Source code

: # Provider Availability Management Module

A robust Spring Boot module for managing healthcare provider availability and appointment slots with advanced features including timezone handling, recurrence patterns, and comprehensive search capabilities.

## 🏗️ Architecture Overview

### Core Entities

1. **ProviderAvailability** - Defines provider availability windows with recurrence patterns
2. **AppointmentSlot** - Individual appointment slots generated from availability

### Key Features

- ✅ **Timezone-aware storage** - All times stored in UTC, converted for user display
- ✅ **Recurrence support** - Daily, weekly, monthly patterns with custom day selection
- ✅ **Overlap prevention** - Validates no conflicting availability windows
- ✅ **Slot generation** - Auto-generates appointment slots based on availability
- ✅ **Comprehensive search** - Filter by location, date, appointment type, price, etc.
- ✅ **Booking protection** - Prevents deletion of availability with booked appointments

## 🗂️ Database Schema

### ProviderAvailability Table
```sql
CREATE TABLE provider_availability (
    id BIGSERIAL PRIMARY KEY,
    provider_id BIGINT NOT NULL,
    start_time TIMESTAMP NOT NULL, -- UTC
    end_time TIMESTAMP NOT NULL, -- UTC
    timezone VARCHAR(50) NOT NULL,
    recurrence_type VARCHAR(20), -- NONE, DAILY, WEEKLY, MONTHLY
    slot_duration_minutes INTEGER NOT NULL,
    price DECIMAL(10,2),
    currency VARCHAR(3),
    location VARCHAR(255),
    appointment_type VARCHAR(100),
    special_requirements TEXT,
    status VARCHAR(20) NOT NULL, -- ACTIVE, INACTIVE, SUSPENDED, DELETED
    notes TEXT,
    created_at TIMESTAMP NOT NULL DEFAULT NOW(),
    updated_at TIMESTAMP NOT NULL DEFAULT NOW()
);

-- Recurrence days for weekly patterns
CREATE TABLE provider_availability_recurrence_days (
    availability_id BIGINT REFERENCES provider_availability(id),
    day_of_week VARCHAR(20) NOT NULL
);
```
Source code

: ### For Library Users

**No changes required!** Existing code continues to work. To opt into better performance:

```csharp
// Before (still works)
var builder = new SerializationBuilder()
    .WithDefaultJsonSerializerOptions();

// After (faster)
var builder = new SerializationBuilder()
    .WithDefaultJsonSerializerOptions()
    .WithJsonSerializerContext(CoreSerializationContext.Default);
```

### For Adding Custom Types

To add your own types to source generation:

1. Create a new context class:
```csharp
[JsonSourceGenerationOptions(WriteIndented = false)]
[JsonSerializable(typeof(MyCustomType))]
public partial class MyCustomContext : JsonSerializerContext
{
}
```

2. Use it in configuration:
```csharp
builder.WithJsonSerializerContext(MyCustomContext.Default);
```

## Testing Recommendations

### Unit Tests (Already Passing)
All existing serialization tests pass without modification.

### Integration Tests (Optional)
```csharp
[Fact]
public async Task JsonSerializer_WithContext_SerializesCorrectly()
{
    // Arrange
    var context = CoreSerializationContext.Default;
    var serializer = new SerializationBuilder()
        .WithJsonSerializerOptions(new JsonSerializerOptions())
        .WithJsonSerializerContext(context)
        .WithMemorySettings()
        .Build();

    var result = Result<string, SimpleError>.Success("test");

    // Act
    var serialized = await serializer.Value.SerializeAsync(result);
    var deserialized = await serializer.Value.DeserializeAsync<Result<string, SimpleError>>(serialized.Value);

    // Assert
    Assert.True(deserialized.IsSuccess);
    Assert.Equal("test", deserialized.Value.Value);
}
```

- Problem to work on: Repeat the data word for word, leaving out no line.

- Answer to the exercise:
Source code

: # Provider Availability Management Module

A robust Spring Boot module for managing healthcare provider availability and appointment slots with advanced features including timezone handling, recurrence patterns, and comprehensive search capabilities.

## 🏗️ Architecture Overview

### Core Entities

1. **ProviderAvailability** - Defines provider availability windows with recurrence patterns
2. **AppointmentSlot** - Individual appointment slots generated from availability

### Key Features

- ✅ **Timezone-aware storage** - All times stored in UTC, converted for user display
- ✅ **Recurrence support** - Daily, weekly, monthly patterns with custom day selection
- ✅ **Overlap prevention** - Validates no conflicting availability windows
- ✅ **Slot generation** - Auto-generates appointment slots based on availability
- ✅ **Comprehensive search** - Filter by location, date, appointment type, price, etc.
- ✅ **Booking protection** - Prevents deletion of availability with booked appointments

## 🗂️ Database Schema

### ProviderAvailability Table
```sql
CREATE TABLE provider_availability (
    id BIGSERIAL PRIMARY KEY,
    provider_id BIGINT NOT NULL,
    start_time TIMESTAMP NOT NULL, -- UTC
    end_time TIMESTAMP NOT NULL, -- UTC
    timezone VARCHAR(50) NOT NULL,
    recurrence_type VARCHAR(20), -- NONE, DAILY, WEEKLY, MONTHLY
    slot_duration_minutes INTEGER NOT NULL,
    price DECIMAL(10,2),
    currency VARCHAR(3),
    location VARCHAR(255),
    appointment_type VARCHAR(100),
    special_requirements TEXT,
    status VARCHAR(20) NOT NULL, -- ACTIVE, INACTIVE, SUSPENDED, DELETED
    notes TEXT,
    created_at TIMESTAMP NOT NULL DEFAULT NOW(),
    updated_at TIMESTAMP NOT NULL DEFAULT NOW()
);

-- Recurrence days for weekly patterns
CREATE TABLE provider_availability_recurrence_days (
    availability_id BIGINT REFERENCES provider_availability(id),
    day_of_week VARCHAR(20) NOT NULL
);
```
Source code

: ### For Library Users

**No changes required!** Existing code continues to work. To opt into better performance:

```csharp
// Before (still works)
var builder = new SerializationBuilder()
    .WithDefaultJsonSerializerOptions();

// After (faster)
var builder = new SerializationBuilder()
    .WithDefaultJsonSerializerOptions()
    .WithJsonSerializerContext(CoreSerializationContext.Default);
```

### For Adding Custom Types

To add your own types to source generation:

1. Create a new context class:
```csharp
[JsonSourceGenerationOptions(WriteIndented = false)]
[JsonSerializable(typeof(MyCustomType))]
public partial class MyCustomContext : JsonSerializerContext
{
}
```

2. Use it in configuration:
```csharp
builder.WithJsonSerializerContext(MyCustomContext.Default);
```

## Testing Recommendations

### Unit Tests (Already Passing)
All existing serialization tests pass without modification.

### Integration Tests (Optional)
```csharp
[Fact]
public async Task JsonSerializer_WithContext_SerializesCorrectly()
{
    // Arrange
    var context = CoreSerializationContext.Default;
    var serializer = new SerializationBuilder()
        .WithJsonSerializerOptions(new JsonSerializerOptions())
        .WithJsonSerializerContext(context)
        .WithMemorySettings()
        .Build();

    var result = Result<string, SimpleError>.Success("test");

    // Act
    var serialized = await serializer.Value.SerializeAsync(result);
    var deserialized = await serializer.Value.DeserializeAsync<Result<string, SimpleError>>(serialized.Value);

    // Assert
    Assert.True(deserialized.IsSuccess);
    Assert.Equal("test", deserialized.Value.Value);
}
```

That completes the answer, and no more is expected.